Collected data
◇ ◇ ◇ ◇ ◇ ◇ ◇

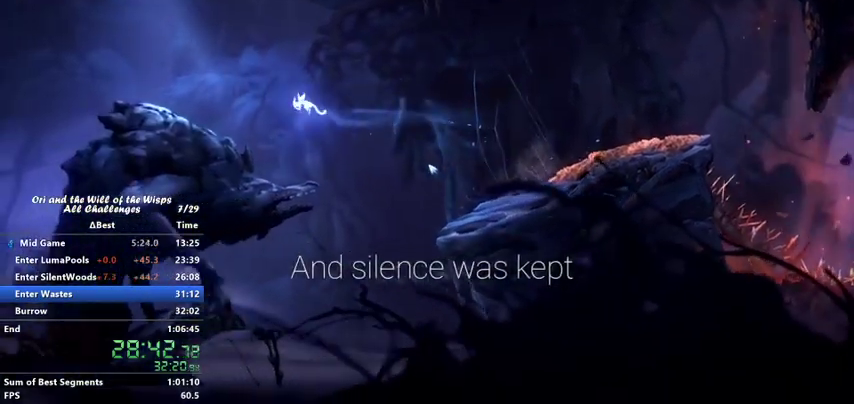
{"keys": ["left"], "events": []}
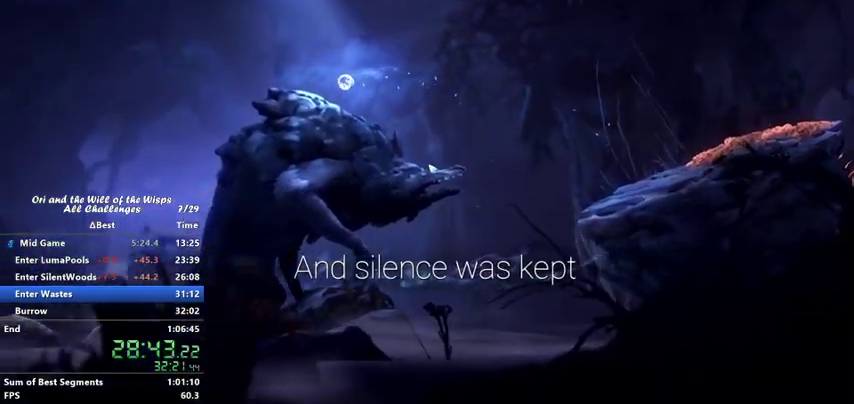
{"keys": ["jump", "left"], "events": [[200, "dash", "down"], [300, "jump", "down"], [367, "dash", "up"]]}
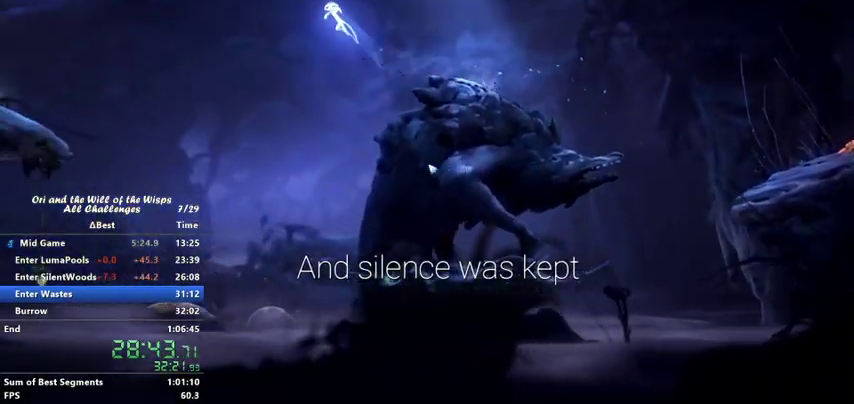
{"keys": ["jump", "left"], "events": [[167, "dash", "down"], [167, "jump", "up"], [367, "dash", "up"], [467, "jump", "down"]]}
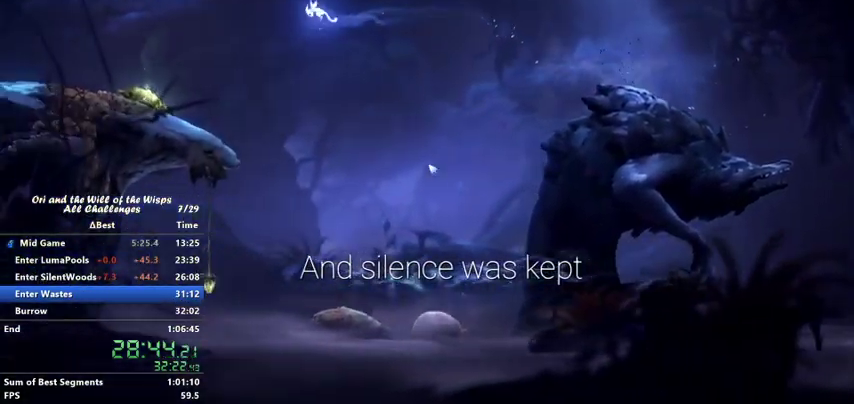
{"keys": ["left"], "events": [[100, "jump", "up"]]}
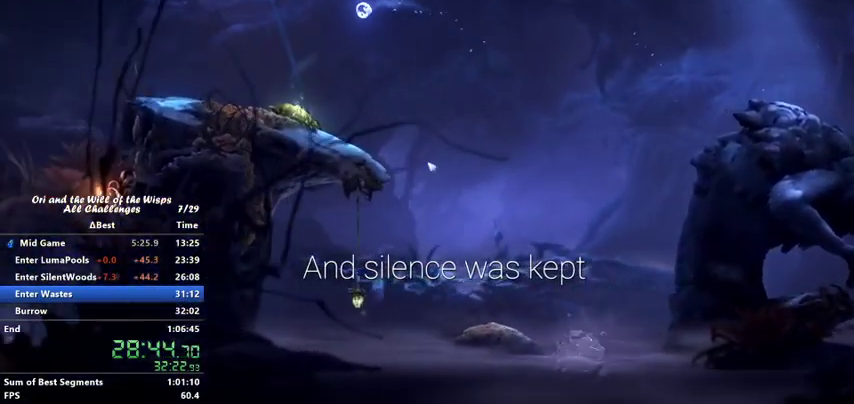
{"keys": [], "events": [[133, "left", "up"]]}
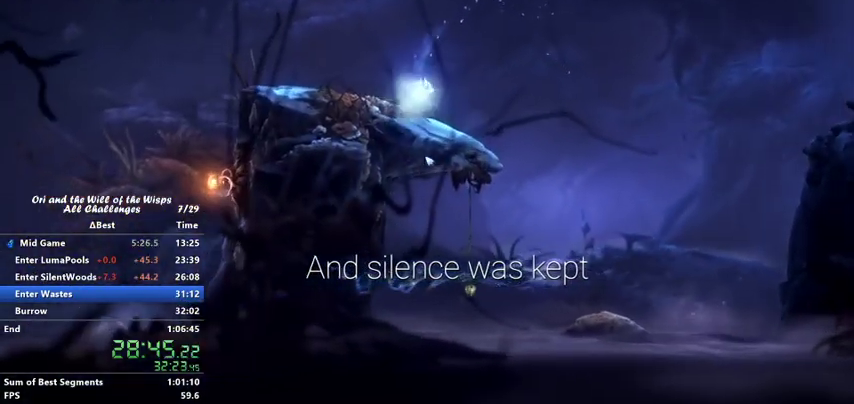
{"keys": [], "events": [[67, "jump", "down"], [167, "jump", "up"]]}
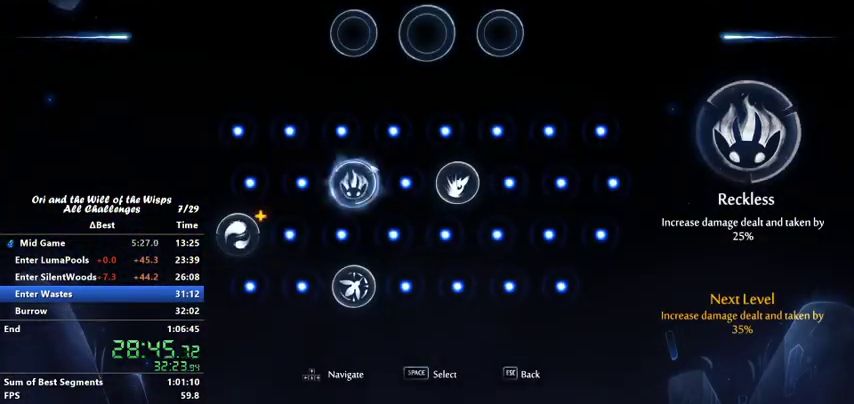
{"keys": [], "events": [[267, "ability1", "down"], [300, "ability1", "up"], [400, "ability1", "down"], [467, "ability1", "up"]]}
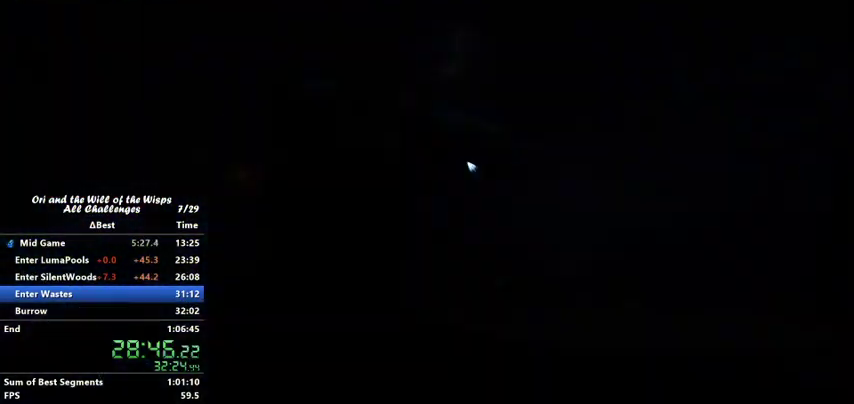
{"keys": ["left"], "events": [[167, "left", "down"]]}
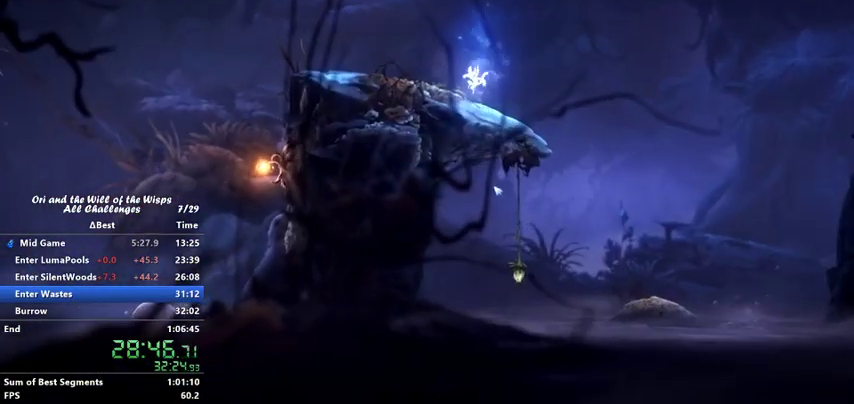
{"keys": ["left"], "events": [[333, "ability1", "down"], [333, "ability3", "down"], [333, "up", "down"], [467, "ability1", "up"], [467, "ability3", "up"], [467, "up", "up"]]}
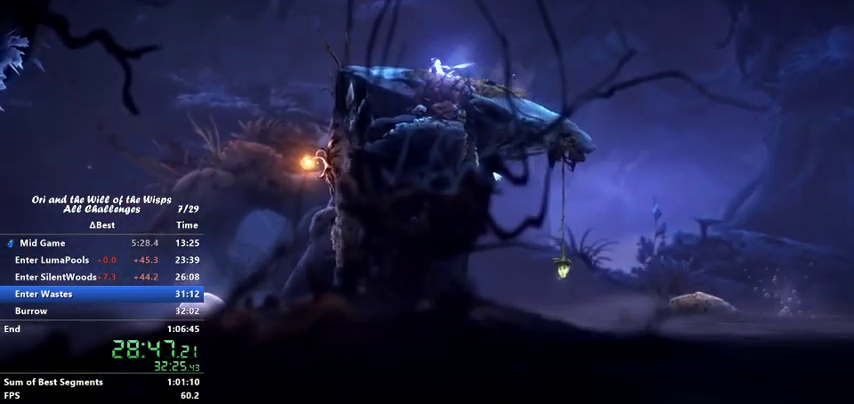
{"keys": [], "events": [[100, "left", "up"]]}
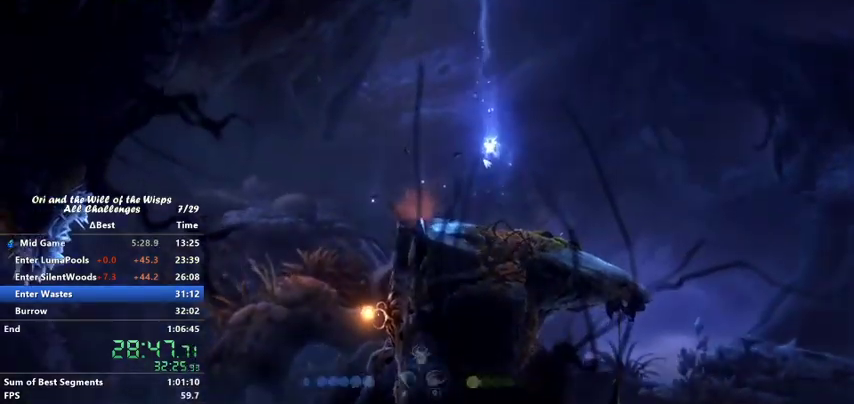
{"keys": [], "events": [[133, "right", "down"], [467, "right", "up"]]}
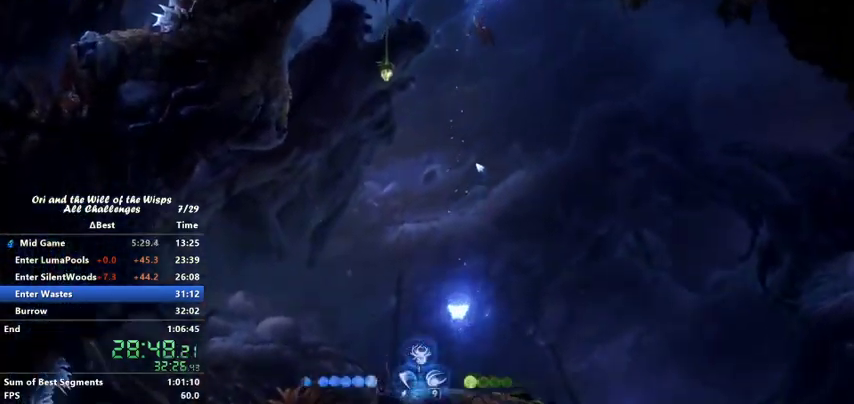
{"keys": ["left"], "events": [[167, "jump", "down"], [167, "left", "down"], [333, "jump", "up"]]}
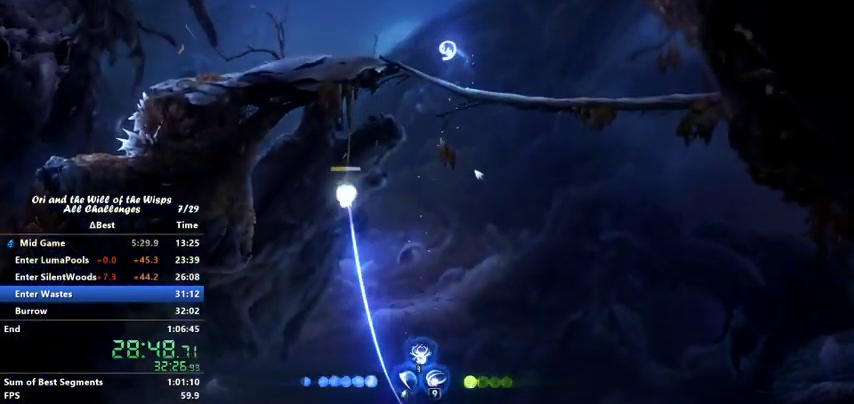
{"keys": ["ability1", "ability3", "right"], "events": [[200, "left", "up"], [267, "right", "down"], [400, "ability1", "down"], [400, "ability3", "down"], [400, "up", "down"], [467, "up", "up"]]}
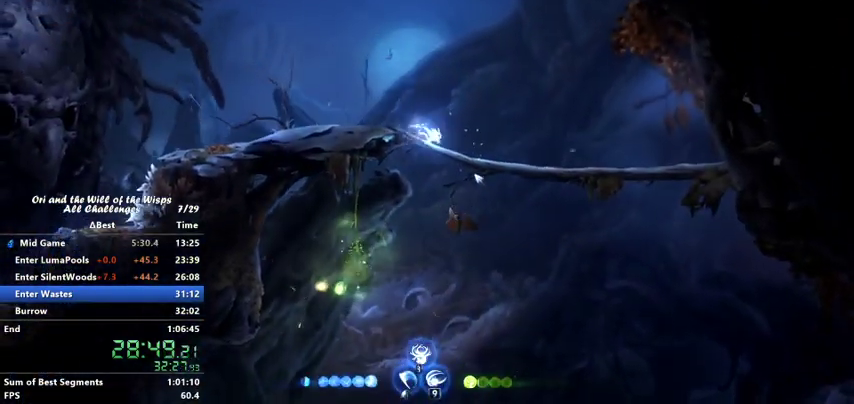
{"keys": ["dash", "right"], "events": [[33, "ability1", "up"], [33, "ability3", "up"], [500, "dash", "down"]]}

◇ ◇ ◇ ◇ ◇ ◇ ◇

Please copy every line from the entries that includes the word "right".

{"keys": [], "events": [[133, "right", "down"], [467, "right", "up"]]}
{"keys": ["ability1", "ability3", "right"], "events": [[200, "left", "up"], [267, "right", "down"], [400, "ability1", "down"], [400, "ability3", "down"], [400, "up", "down"], [467, "up", "up"]]}
{"keys": ["dash", "right"], "events": [[33, "ability1", "up"], [33, "ability3", "up"], [500, "dash", "down"]]}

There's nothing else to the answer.